Eran las doce de la mañana y un pitido
me despertó. Vi como Laura cogía su móvil y para la alarma. Al verme, me sonrío
y yo, mediante señales, le dije de ir a desayunar aunque fuera algo rápido.
Asintió con la cabeza y nos fuimos hacia la cocina. Mientras desayunábamos unas
tostadas, Lidia y Paula llegaron. Preguntamos por Elena y nos contestaron que seguía
durmiendo plácidamente, pero a los cinco minutos llego con una sonrisa.
- Buenos días, chicas. ¿A que no sabéis
quien me ha pedido salir, oficialmente?
Y por su sonrisa matinal, supimos que
Alex había dando un paso. Supe también que había encontrado la batería de su móvil
para hablar con él, pero como ella era feliz, todo el mundo lo era. Pasada la
hora, las chicas se fueron yendo a sus respectivas casas y yo me iba quedando
sola, hasta que la casa estaba en silencio. Llamé a Adrián y le conté mi noche
con ellas. Él feliz porque su hermano estuviera saliendo con Elena, me dijo que
tenía que darme una cosa.

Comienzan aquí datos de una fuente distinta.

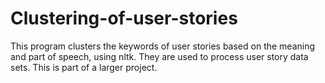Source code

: # Clustering-of-user-stories
This program clusters the keywords of user stories based on the meaning and part of speech, using nltk. They are used to process user story data sets. This is part of a larger project.
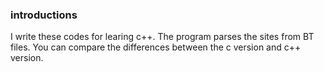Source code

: ### introductions

I write these codes for learing c++. The program parses the sites from BT files. You can compare the differences between the c version and c++ version.
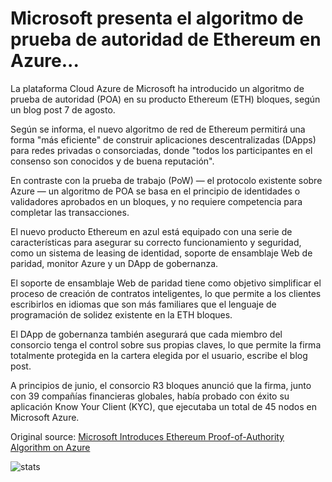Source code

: # Microsoft presenta el algoritmo de prueba de autoridad de Ethereum en Azure...

La plataforma Cloud Azure de Microsoft ha introducido un algoritmo de prueba de autoridad (POA) en su producto Ethereum (ETH) bloques, según un blog post 7 de agosto.

Según se informa, el nuevo algoritmo de red de Ethereum permitirá una forma "más eficiente" de construir aplicaciones descentralizadas (DApps) para redes privadas o consorciadas, donde "todos los participantes en el consenso son conocidos y de buena reputación".

En contraste con la prueba de trabajo (PoW) — el protocolo existente sobre Azure — un algoritmo de POA se basa en el principio de identidades o validadores aprobados en un bloques, y no requiere competencia para completar las transacciones.

El nuevo producto Ethereum en azul está equipado con una serie de características para asegurar su correcto funcionamiento y seguridad, como un sistema de leasing de identidad, soporte de ensamblaje Web de paridad, monitor Azure y un DApp de gobernanza.

El soporte de ensamblaje Web de paridad tiene como objetivo simplificar el proceso de creación de contratos inteligentes, lo que permite a los clientes escribirlos en idiomas que son más familiares que el lenguaje de programación de solidez existente en la ETH bloques.

El DApp de gobernanza también asegurará que cada miembro del consorcio tenga el control sobre sus propias claves, lo que permite la firma totalmente protegida en la cartera elegida por el usuario, escribe el blog post.

A principios de junio, el consorcio R3 bloques anunció que la firma, junto con 39 compañías financieras globales, había probado con éxito su aplicación Know Your Client (KYC), que ejecutaba un total de 45 nodos en Microsoft Azure.

Original source: [Microsoft Introduces Ethereum Proof-of-Authority Algorithm on Azure](https://cointelegraph.com/news/microsoft-introduces-ethereum-proof-of-authority-algorithm-on-azure)

![stats](https://c.statcounter.com/11760860/0/a89fa40b/1/ "stats")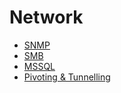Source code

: # Network
- [SNMP](01-snmp.md)
- [SMB](02-smb.md)
- [MSSQL](03-mssql.md)
- [Pivoting & Tunnelling](04-pivoting.md)
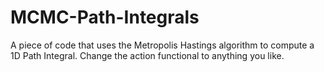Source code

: # MCMC-Path-Integrals
A piece of code that uses the Metropolis Hastings algorithm to compute a 1D Path Integral. Change the action functional to anything you like. 

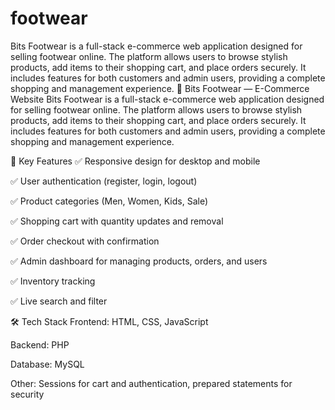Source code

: # footwear
Bits Footwear is a full-stack e-commerce web application designed for selling footwear online. The platform allows users to browse stylish products, add items to their shopping cart, and place orders securely. It includes features for both customers and admin users, providing a complete shopping and management experience.
🛒 Bits Footwear — E-Commerce Website
Bits Footwear is a full-stack e-commerce web application designed for selling footwear online. The platform allows users to browse stylish products, add items to their shopping cart, and place orders securely. It includes features for both customers and admin users, providing a complete shopping and management experience.

🌟 Key Features
✅ Responsive design for desktop and mobile

✅ User authentication (register, login, logout)

✅ Product categories (Men, Women, Kids, Sale)

✅ Shopping cart with quantity updates and removal

✅ Order checkout with confirmation

✅ Admin dashboard for managing products, orders, and users

✅ Inventory tracking

✅ Live search and filter

🛠 Tech Stack
Frontend: HTML, CSS, JavaScript

Backend: PHP

Database: MySQL

Other: Sessions for cart and authentication, prepared statements for security
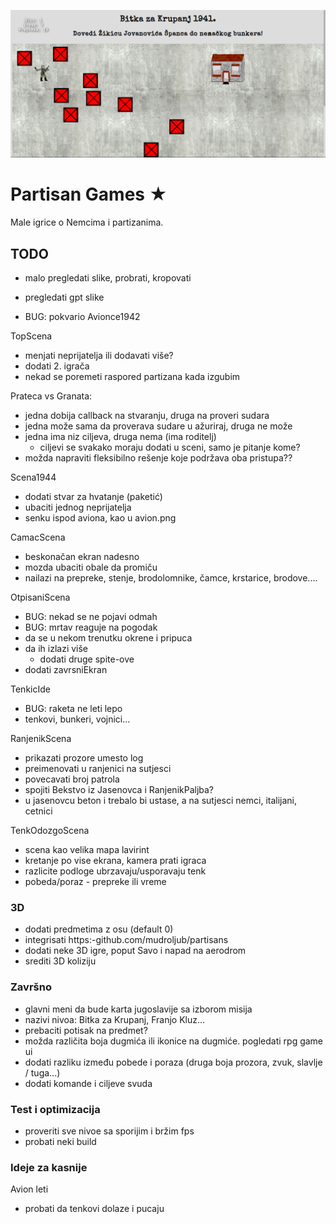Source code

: [![](screen.png)](https:-mudroljub.github.io/igrica-partizani/)

# Partisan Games ★

Male igrice o Nemcima i partizanima.

## TODO

- malo pregledati slike, probrati, kropovati
- pregledati gpt slike

- BUG: pokvario Avionce1942

TopScena
- menjati neprijatelja ili dodavati više?
- dodati 2. igrača
- nekad se poremeti raspored partizana kada izgubim

Prateca vs Granata:
- jedna dobija callback na stvaranju, druga na proveri sudara
- jedna može sama da proverava sudare u ažuriraj, druga ne može
- jedna ima niz ciljeva, druga nema (ima roditelj)
    - ciljevi se svakako moraju dodati u sceni, samo je pitanje kome?
- možda napraviti fleksibilno rešenje koje podržava oba pristupa??

Scena1944
- dodati stvar za hvatanje (paketić)
- ubaciti jednog neprijatelja
- senku ispod aviona, kao u avion.png

CamacScena
- beskonačan ekran nadesno
- mozda ubaciti obale da promiču
- nailazi na prepreke, stenje, brodolomnike, čamce, krstarice, brodove....

OtpisaniScena
- BUG: nekad se ne pojavi odmah
- BUG: mrtav reaguje na pogodak
- da se u nekom trenutku okrene i pripuca
- da ih izlazi više
    - dodati druge spite-ove
- dodati zavrsniEkran

TenkicIde
- BUG: raketa ne leti lepo
- tenkovi, bunkeri, vojnici...

RanjenikScena
- prikazati prozore umesto log
- preimenovati u ranjenici na sutjesci
- povecavati broj patrola
- spojiti Bekstvo iz Jasenovca i RanjenikPaljba?
- u jasenovcu beton i trebalo bi ustase, a na sutjesci nemci, italijani, cetnici

TenkOdozgoScena
- scena kao velika mapa lavirint
- kretanje po vise ekrana, kamera prati igraca
- razlicite podloge ubrzavaju/usporavaju tenk
- pobeda/poraz - prepreke ili vreme

### 3D
- dodati predmetima z osu (default 0)
- integrisati https:-github.com/mudroljub/partisans
- dodati neke 3D igre, poput Savo i napad na aerodrom
- srediti 3D koliziju

### Završno
- glavni meni da bude karta jugoslavije sa izborom misija
- nazivi nivoa: Bitka za Krupanj, Franjo Kluz...
- prebaciti potisak na predmet?
- možda različita boja dugmića ili ikonice na dugmiće. pogledati rpg game ui 
- dodati razliku između pobede i poraza (druga boja prozora, zvuk, slavlje / tuga...)
- dodati komande i ciljeve svuda

### Test i optimizacija
- proveriti sve nivoe sa sporijim i bržim fps
- probati neki build

### Ideje za kasnije

Avion leti
- probati da tenkovi dolaze i pucaju
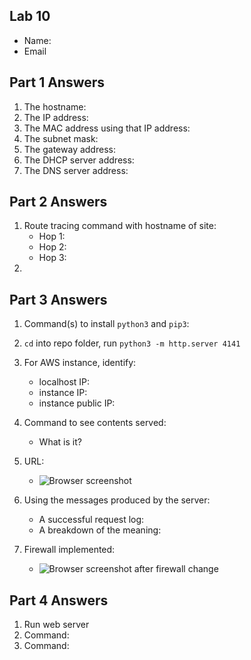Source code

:## Lab 10

- Name:
- Email

## Part 1 Answers

1. The hostname:
2. The IP address:
3. The MAC address using that IP address:
4. The subnet mask:
5. The gateway address:
6. The DHCP server address:
7. The DNS server address:

## Part 2 Answers

1. Route tracing command with hostname of site:
   - Hop 1:
   - Hop 2:
   - Hop 3:
2.

## Part 3 Answers

1. Command(s) to install `python3` and `pip3`:
2. `cd` into repo folder, run `python3 -m http.server 4141`
3. For AWS instance, identify:
   - localhost IP:
   - instance IP:
   - instance public IP:
4. Command to see contents served:
   - What is it?
5. URL:
   - ![Browser screenshot](relative_path_to_filename_here)
6. Using the messages produced by the server:

   - A successful request log:
   - A breakdown of the meaning:

7. Firewall implemented:
   - ![Browser screenshot after firewall change](relative_path_to_filename_here)

## Part 4 Answers

1. Run web server
2. Command:
3. Command:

Quedamos y en cinco minutos él estaba frente a mí con
un ramo de rosas rojas y una caja.
- Marta, mi amor, mi vida. Quiero que
sepas, que aunque medio mundo sabe que salimos, yo quiero darte el famoso
anillo que tu amiga Elena ha recibido por parte de mi hermano. Al ver la
reacción de ella, pensé que a ti también te gustaría recibir uno, así que recolectando
dinero, lo compré.
Y me entregó la cajita con un pequeño
y sencillo anillo. Le besé y supe que mi vida, a su lado, seria y es perfecta.